Aun a riesgo de no atender la máxima del sabio Ignacio de Loyola “en tiempos de tribulación, no hacer mudanza” –aunque hay quien sostiene que la afirmación solo era referida al ámbito de la fe–, mi percepción es que el sistema público de salud está en momentos de turbulencias y precisa, no de cambios, sino de una reformulación radical.
En esencia, puede percibirse que el sistema ha dado de sí lo que podía dar de sí; ha agotado su posibilidades de regeneración interna.
Vaya por delante que el cambio habido en la atención sanitaria desde la creación del SNS ha sido gigantesco, titánico. La mejora ha sido sustancial y los resultados, tremendamente positivos.
Pero como toda organización que no mejora constantemente, está condenada a degradarse. Y los déficits, problemas e inconsistencias del sistema que se venían apuntando han eclosionado bruscamente con la aparición de la pandemia. La plaga ha puesto de manifiesto, de forma ruda, las deficiencias de nuestro SNS. Unas las conocíamos, otras puede que nos hayan sorprendido.

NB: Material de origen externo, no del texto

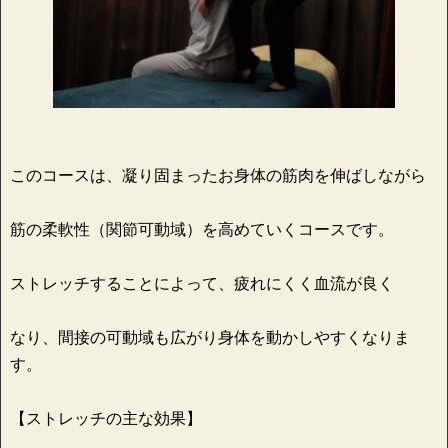
このコースは、凝り固まったお身体の筋肉を伸ばしながら
筋の柔軟性（関節可動域）を高めていくコースです。
ストレッチすることによって、疲れにくく血流が良く
なり、間接の可動域も広がり身体を動かしやすくなりま
す。
【ストレッチの主な効果】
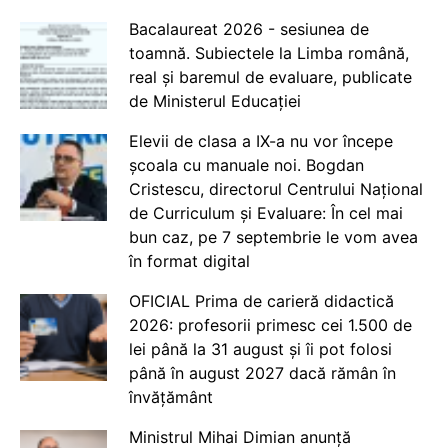
Bacalaureat 2026 - sesiunea de
toamnă. Subiectele la Limba română,
real și baremul de evaluare, publicate
de Ministerul Educației
Elevii de clasa a IX-a nu vor începe
școala cu manuale noi. Bogdan
Cristescu, directorul Centrului Național
de Curriculum și Evaluare: În cel mai
bun caz, pe 7 septembrie le vom avea
în format digital
OFICIAL Prima de carieră didactică
2026: profesorii primesc cei 1.500 de
lei până la 31 august și îi pot folosi
până în august 2027 dacă rămân în
învățământ
Ministrul Mihai Dimian anunță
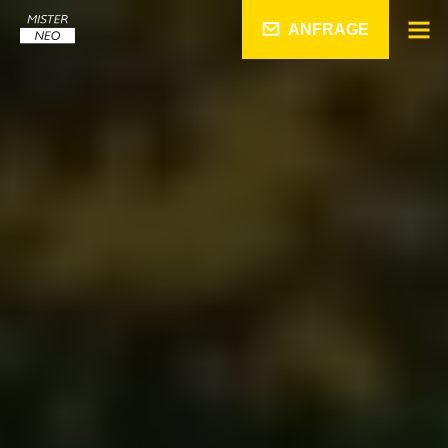
ANFRAGE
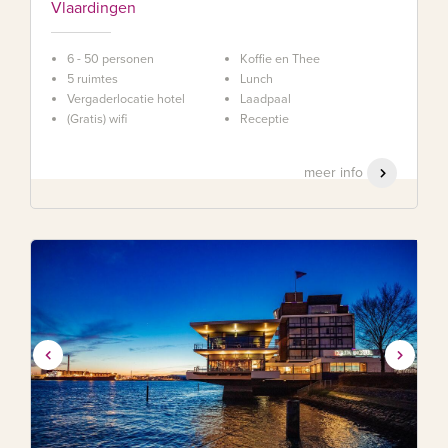
Vlaardingen
6 - 50 personen
Koffie en Thee
5 ruimtes
Lunch
Vergaderlocatie hotel
Laadpaal
(Gratis) wifi
Receptie
meer info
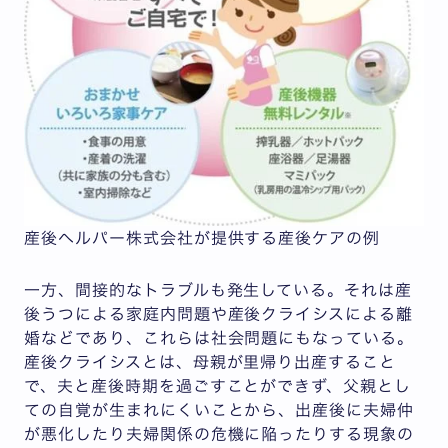
産後ヘルパー株式会社が提供する産後ケアの例
一方、間接的なトラブルも発生している。それは産
後うつによる家庭内問題や産後クライシスによる離
婚などであり、これらは社会問題にもなっている。
産後クライシスとは、母親が里帰り出産すること
で、夫と産後時期を過ごすことができず、父親とし
ての自覚が生まれにくいことから、出産後に夫婦仲
が悪化したり夫婦関係の危機に陥ったりする現象の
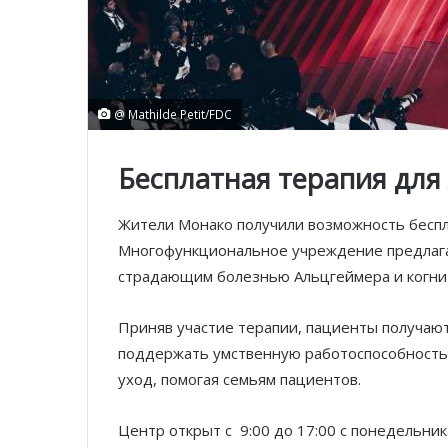
@ Mathilde Petit/FDC
Бесплатная терапия для
Жители Монако получили возможность беспл
Многофункциональное учреждение предлага
страдающим болезнью Альцгеймера и когн
Приняв участие терапии, пациенты получаю
поддержать умственную работоспособность
уход, помогая семьям пациентов.
Центр открыт с 9:00 до 17:00 с понедельника 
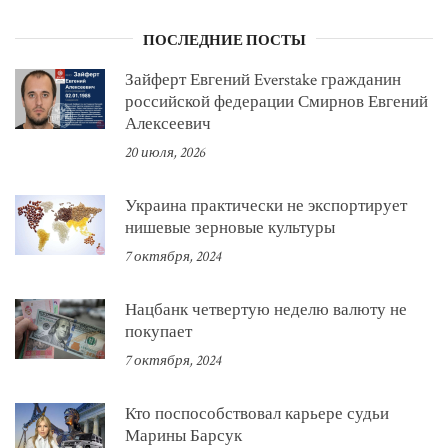
ПОСЛЕДНИЕ ПОСТЫ
Зайферт Евгений Everstake гражданин
российской федерации Смирнов Евгений
Алексеевич
20 июля, 2026
Украина практически не экспортирует
нишевые зерновые культуры
7 октября, 2024
Нацбанк четвертую неделю валюту не
покупает
7 октября, 2024
Кто поспособствовал карьере судьи
Марины Барсук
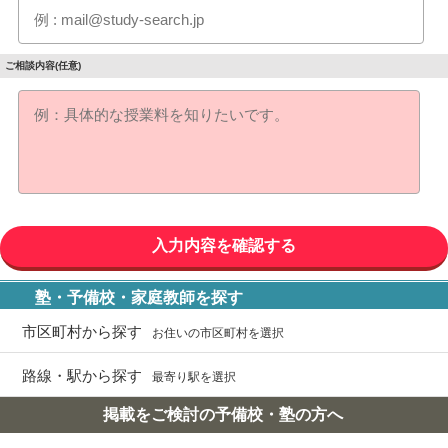
ご相談内容(任意)
塾・予備校・家庭教師を探す
市区町村から探す
お住いの市区町村を選択
路線・駅から探す
最寄り駅を選択
掲載をご検討の予備校・塾の方へ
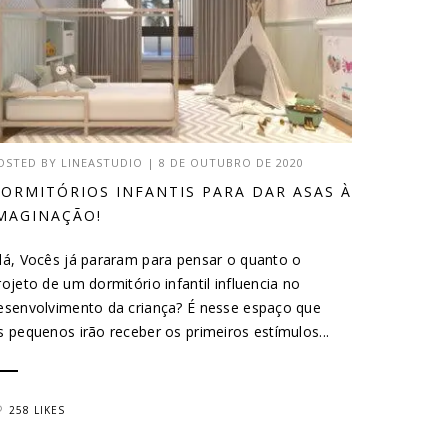
OSTED BY
LINEASTUDIO
|
8 DE OUTUBRO DE 2020
ORMITÓRIOS INFANTIS PARA DAR ASAS À
MAGINAÇÃO!
lá, Vocês já pararam para pensar o quanto o
rojeto de um dormitório infantil influencia no
esenvolvimento da criança? É nesse espaço que
s pequenos irão receber os primeiros estímulos...
258 LIKES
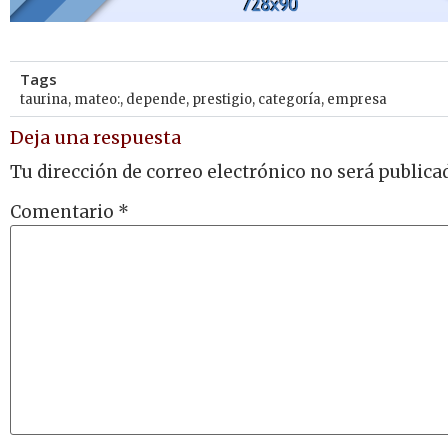
Tags
taurina
,
mateo:
,
depende
,
prestigio
,
categoría
,
empresa
Deja una respuesta
Tu dirección de correo electrónico no será publica
Comentario
*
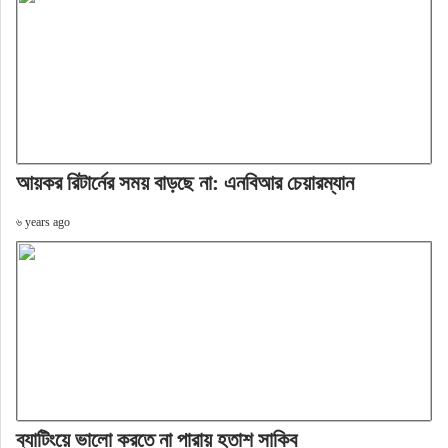
আয়কর রিটার্নের সময় বাড়ছে না: এনবিআর চেয়ারম্যান
৬ years ago
ব্যাটিংয়ে ভালো করতে না পারায় হতাশ সাকিব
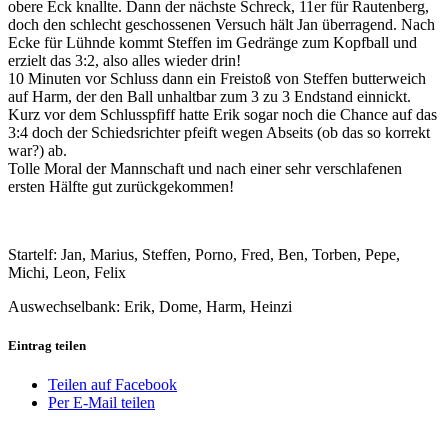
obere Eck knallte. Dann der nächste Schreck, 11er für Rautenberg,
doch den schlecht geschossenen Versuch hält Jan überragend. Nach
Ecke für Lühnde kommt Steffen im Gedränge zum Kopfball und
erzielt das 3:2, also alles wieder drin!
10 Minuten vor Schluss dann ein Freistoß von Steffen butterweich
auf Harm, der den Ball unhaltbar zum 3 zu 3 Endstand einnickt.
Kurz vor dem Schlusspfiff hatte Erik sogar noch die Chance auf das
3:4 doch der Schiedsrichter pfeift wegen Abseits (ob das so korrekt
war?) ab.
Tolle Moral der Mannschaft und nach einer sehr verschlafenen
ersten Hälfte gut zurückgekommen!
Startelf: Jan, Marius, Steffen, Porno, Fred, Ben, Torben, Pepe,
Michi, Leon, Felix
Auswechselbank: Erik, Dome, Harm, Heinzi
Eintrag teilen
Teilen auf Facebook
Per E-Mail teilen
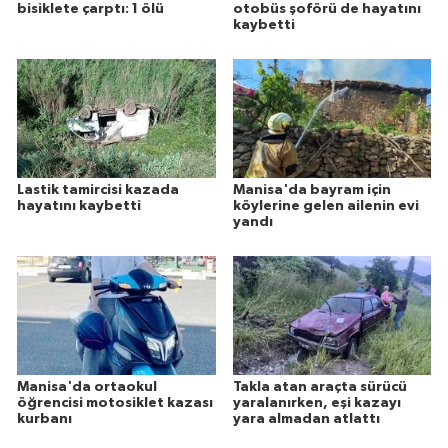
bisiklete çarptı: 1 ölü
otobüs şoförü de hayatını
kaybetti
Lastik tamircisi kazada
Manisa'da bayram için
hayatını kaybetti
köylerine gelen ailenin evi
yandı
Manisa'da ortaokul
Takla atan araçta sürücü
öğrencisi motosiklet kazası
yaralanırken, eşi kazayı
kurbanı
yara almadan atlattı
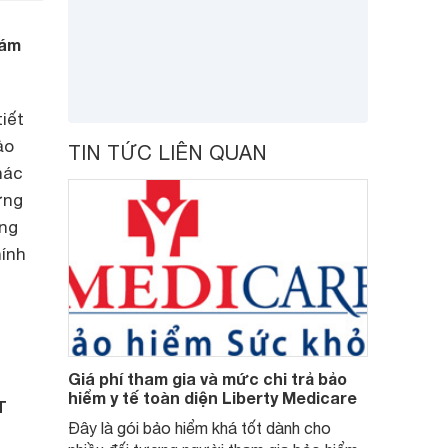
hám
iết
ảo
TIN TỨC LIÊN QUAN
hác
ưng
ợng
hính
Giá phí tham gia và mức chi trả bảo
hiểm y tế toàn diện Liberty Medicare
T
Đây là gói bảo hiểm khá tốt dành cho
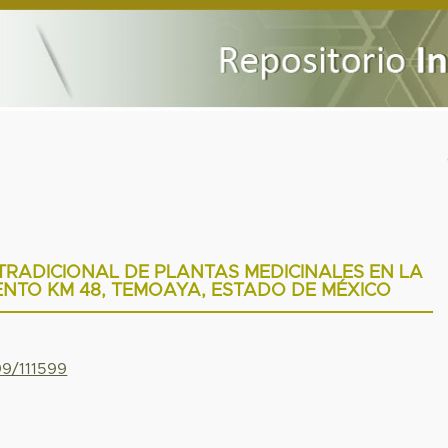
RADICIONAL DE PLANTAS MEDICINALES EN LA
NTO KM 48, TEMOAYA, ESTADO DE MÉXICO
99/111599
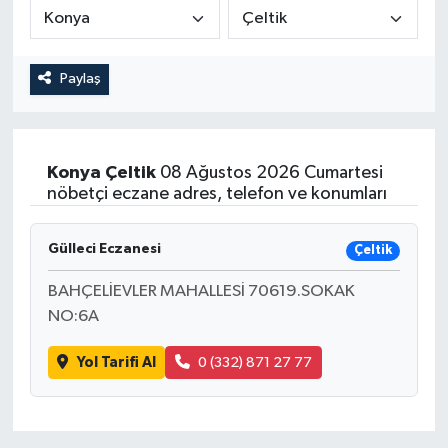
Medya
Paylaş
Sağlık
Sinema
Konya
Çeltik
08 Ağustos 2026 Cumartesi
Sivil Toplum
nöbetçi eczane adres, telefon ve konumları
Siyaset
Gülleci Eczanesi
Çeltik
Spor
BAHÇELİEVLER MAHALLESİ 70619.SOKAK
NO:6A
Tarım
Yol Tarifi Al
0 (332) 871 27 77
Turizm
Yaşam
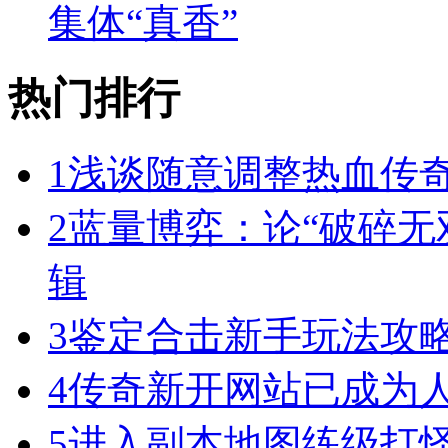
集体“真香”
热门排行
1
浅谈随意调整热血传奇
2
蓝量博弈：论“破碎无
辑
3
鉴定合击新手玩法攻
4
传奇新开网站已成为
5
进入副本地图练级打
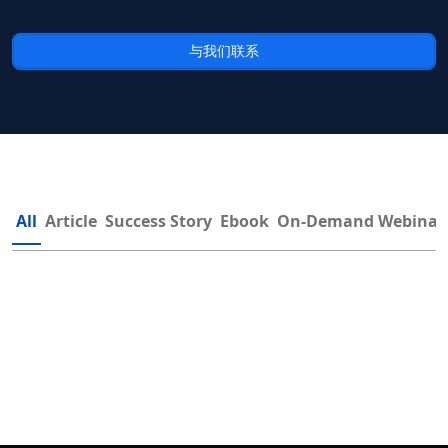
与我们联系
All
Article
Success Story
Ebook
On-Demand Webinar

A ello debe unirse que este cuestionamiento de la calidad y eficiencia del SNS ha tomado cierta carta de naturaleza entre la población. Se ha pasado de la creencia (simplista) de disponer del “mejor sistema sanitario del mundo” a ver cómo se paralizaba la asistencia cotidiana durante meses.
Esto, sin ser la única ni quizás la causa más relevante, contribuye junto a otras a que piense que estamos llegando a un fin de ciclo de la sanidad pública.
El SNS se fundamentó en unas ideas-fuerza que, muchos continuamos pensando, deben seguir siendo las esenciales: prevención y promoción de la salud en igual medida que la asistencia, atención primaria, trabajo en equipo, planificación sanitaria, atención de urgencias en primaria, huir del hospitalocentrismo y de la hiperespecialización como eje del sistema, integralidad asistencial, equidad, provisión fundamentalmente pública…
Pero hay evidencias que cuestionan que no haber alcanzado muchos de los objetivos que cito ya no es por la falta de medios o por incidencias en la organización. El problema, entiendo, va más allá. Baste analizar uno de los aspectos citados, esencial desde mi punto de vista: la política de prevención en atención primaria. No solo no se ha llevado a efecto de forma masiva y exitosa, sino que actualmente está engullida por las dificultades para una prestación asistencial que no se distorsione en demasía.
La motivación de los profesionales, asimismo, está llegando a un punto preocupante. Las exigencias de una situación extrema, como ha sido la pandemia, y la respuesta de las administraciones sanitarias y de la propia población, con conductas cuestionables, hacen difícil exigir más a los sanitarios.
Las medidas de mejora que vienen a enunciarse habitualmente, más allá de intentar solventar carencias muy groseras, no abordan el fondo del asunto: el cumplimiento por el SNS de los grandes objetivos que tenía planteados en su creación. Todo ello me lleva a la convicción de que es un fin de ciclo.
La reformulación del sistema público de sanidad debería pasar por un fuerte debate público, por la intervención de todos los implicados y por el surgimiento, desde esa tormenta intelectual, de ideas diferentes para el éxito.
No se percibe debate y no aparecen ideas radicalmente nuevas, y esto es preocupante.
Estoy convencido de que surgirán, pero un nuevo ciclo conlleva cambios rotundos para conseguir lo mismo que llevamos defendiendo muchos años: un sistema sanitario público eficiente, equitativo y donde –de verdad, más allá de frases hechas– las personas sean lo importante.